__What you are asked to do__
Copy every line from the records that holds the word "article".

(Data for this exercise)

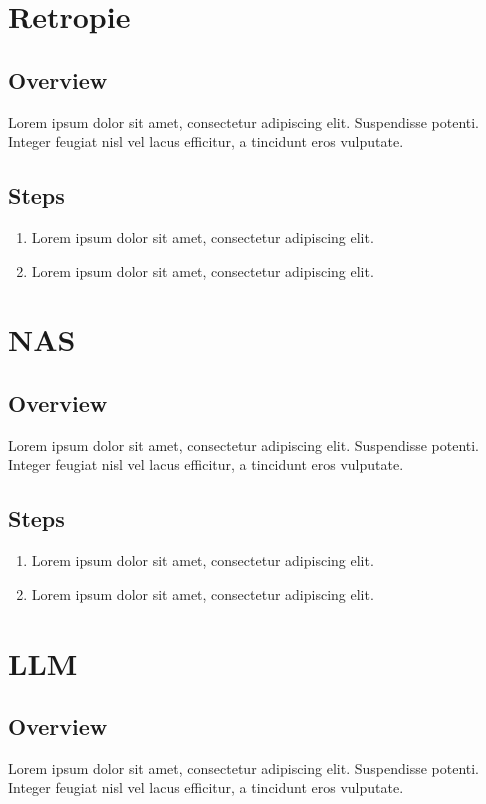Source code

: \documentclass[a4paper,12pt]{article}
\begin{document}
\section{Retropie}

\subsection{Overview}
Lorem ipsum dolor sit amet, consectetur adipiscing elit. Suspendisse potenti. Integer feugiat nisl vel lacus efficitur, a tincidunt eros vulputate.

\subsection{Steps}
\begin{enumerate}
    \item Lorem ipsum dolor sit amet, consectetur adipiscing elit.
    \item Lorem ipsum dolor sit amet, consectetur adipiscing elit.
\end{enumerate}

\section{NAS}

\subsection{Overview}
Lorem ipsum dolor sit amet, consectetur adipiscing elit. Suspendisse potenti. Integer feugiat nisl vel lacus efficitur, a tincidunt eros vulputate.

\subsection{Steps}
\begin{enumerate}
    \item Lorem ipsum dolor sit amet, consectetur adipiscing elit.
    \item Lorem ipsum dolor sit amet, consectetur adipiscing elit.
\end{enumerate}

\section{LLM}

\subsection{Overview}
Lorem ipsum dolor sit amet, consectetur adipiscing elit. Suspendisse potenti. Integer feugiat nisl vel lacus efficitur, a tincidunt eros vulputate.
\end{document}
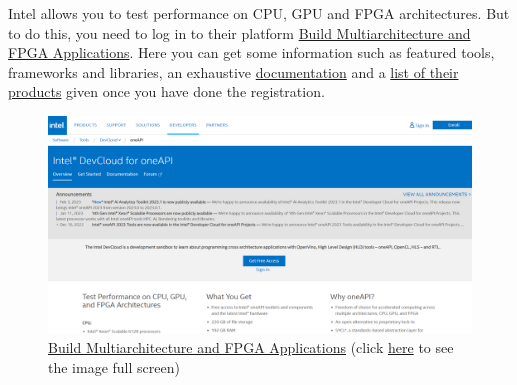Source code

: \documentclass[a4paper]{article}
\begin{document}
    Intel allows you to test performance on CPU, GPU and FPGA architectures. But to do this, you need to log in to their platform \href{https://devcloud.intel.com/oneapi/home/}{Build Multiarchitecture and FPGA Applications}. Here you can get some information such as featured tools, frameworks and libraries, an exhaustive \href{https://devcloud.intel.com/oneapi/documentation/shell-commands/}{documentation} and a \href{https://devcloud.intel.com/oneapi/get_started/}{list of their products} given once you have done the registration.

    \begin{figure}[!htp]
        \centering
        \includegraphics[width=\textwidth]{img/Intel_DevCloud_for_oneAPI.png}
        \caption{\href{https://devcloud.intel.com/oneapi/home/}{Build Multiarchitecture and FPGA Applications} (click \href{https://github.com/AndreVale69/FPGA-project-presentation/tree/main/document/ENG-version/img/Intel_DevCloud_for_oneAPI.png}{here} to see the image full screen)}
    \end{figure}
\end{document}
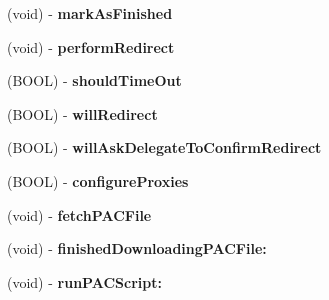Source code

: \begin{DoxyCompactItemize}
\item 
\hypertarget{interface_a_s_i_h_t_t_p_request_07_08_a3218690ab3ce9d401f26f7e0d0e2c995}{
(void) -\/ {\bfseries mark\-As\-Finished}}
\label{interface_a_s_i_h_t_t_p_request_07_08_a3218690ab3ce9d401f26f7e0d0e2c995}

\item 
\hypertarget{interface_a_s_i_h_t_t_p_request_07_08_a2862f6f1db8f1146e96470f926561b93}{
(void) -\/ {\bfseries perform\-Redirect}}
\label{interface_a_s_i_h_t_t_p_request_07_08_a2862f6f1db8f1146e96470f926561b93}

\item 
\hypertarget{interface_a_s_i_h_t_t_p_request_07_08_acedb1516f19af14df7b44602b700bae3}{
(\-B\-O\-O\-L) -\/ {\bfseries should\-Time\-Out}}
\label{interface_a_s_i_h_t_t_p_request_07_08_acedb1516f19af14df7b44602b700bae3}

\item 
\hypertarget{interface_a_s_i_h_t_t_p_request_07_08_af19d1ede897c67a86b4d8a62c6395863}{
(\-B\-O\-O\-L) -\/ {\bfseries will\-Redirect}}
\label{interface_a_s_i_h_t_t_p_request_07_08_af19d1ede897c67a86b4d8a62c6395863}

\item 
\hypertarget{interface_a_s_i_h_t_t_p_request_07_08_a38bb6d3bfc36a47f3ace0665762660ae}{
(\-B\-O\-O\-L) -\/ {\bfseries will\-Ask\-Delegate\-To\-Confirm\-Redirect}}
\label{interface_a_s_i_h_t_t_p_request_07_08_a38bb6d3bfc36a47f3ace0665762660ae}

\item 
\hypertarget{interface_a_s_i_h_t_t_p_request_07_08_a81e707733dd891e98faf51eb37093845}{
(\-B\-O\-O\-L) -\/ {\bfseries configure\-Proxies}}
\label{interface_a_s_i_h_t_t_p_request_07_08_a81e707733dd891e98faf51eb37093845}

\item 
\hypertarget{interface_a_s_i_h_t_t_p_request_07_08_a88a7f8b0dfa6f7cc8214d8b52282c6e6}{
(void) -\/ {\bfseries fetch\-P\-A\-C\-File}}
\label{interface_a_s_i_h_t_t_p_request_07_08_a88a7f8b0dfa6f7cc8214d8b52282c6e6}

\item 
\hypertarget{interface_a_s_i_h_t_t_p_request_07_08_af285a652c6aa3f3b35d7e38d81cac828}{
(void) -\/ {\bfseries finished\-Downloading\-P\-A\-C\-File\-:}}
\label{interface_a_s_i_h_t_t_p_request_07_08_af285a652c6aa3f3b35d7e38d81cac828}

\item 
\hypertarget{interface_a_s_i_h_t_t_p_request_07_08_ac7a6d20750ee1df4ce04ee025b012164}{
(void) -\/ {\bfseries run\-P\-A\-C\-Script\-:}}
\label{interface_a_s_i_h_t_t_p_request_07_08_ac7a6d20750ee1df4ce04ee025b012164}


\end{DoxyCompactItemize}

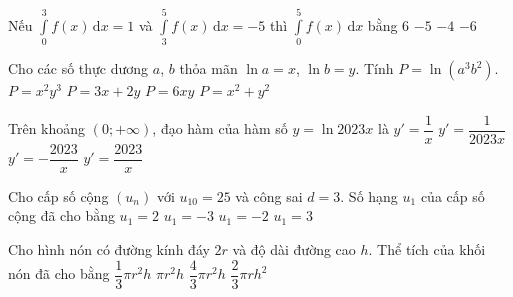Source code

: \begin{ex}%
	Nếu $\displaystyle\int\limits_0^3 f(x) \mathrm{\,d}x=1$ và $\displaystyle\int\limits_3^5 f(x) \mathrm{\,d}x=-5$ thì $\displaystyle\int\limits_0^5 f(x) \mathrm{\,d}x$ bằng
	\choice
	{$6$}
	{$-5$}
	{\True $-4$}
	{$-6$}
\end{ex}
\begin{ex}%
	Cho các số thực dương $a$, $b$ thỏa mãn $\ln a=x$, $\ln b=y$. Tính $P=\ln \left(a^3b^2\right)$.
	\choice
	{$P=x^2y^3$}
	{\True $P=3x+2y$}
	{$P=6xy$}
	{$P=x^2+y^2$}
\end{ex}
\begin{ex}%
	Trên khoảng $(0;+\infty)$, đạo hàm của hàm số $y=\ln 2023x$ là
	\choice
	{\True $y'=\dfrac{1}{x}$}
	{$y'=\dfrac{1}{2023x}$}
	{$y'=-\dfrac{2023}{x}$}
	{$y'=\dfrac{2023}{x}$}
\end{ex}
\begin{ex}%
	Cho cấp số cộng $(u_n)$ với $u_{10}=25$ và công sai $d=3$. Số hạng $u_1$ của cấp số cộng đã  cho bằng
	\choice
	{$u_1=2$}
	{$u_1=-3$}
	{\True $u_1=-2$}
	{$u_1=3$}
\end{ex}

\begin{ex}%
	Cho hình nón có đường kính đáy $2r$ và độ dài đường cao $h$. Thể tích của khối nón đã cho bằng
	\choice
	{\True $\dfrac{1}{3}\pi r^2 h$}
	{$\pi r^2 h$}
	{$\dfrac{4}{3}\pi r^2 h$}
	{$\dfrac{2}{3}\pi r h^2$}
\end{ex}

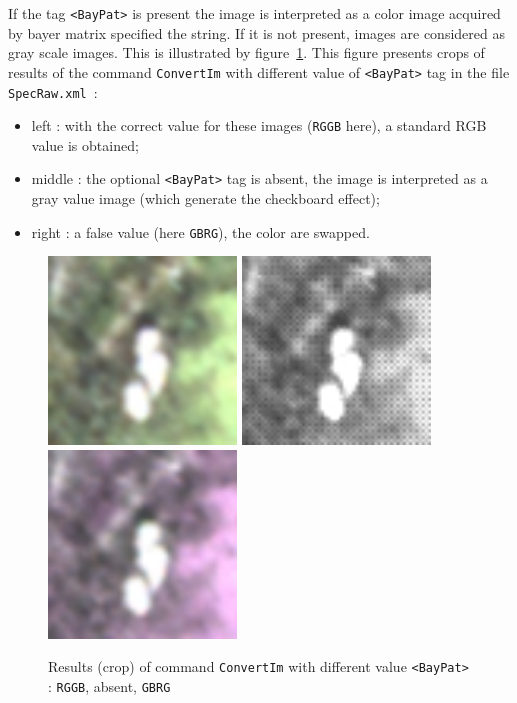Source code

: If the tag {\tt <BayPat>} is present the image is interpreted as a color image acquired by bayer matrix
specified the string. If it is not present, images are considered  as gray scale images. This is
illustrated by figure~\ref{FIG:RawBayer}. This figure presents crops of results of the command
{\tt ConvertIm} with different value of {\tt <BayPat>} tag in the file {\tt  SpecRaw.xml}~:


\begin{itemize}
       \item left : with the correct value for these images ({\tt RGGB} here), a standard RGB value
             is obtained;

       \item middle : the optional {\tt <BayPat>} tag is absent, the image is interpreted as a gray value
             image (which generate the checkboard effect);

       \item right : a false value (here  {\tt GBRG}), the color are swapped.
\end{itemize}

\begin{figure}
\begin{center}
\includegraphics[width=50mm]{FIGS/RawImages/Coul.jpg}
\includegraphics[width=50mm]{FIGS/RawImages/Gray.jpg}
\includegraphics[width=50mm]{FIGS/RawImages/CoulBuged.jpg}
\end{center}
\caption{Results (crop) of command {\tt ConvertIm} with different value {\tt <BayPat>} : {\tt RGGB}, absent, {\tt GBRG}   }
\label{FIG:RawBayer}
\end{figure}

(End Data for this exercise)

__Answer for this exercise__
: \documentclass[a4paper,12pt]{article}
: \documentclass[a4paper]{article}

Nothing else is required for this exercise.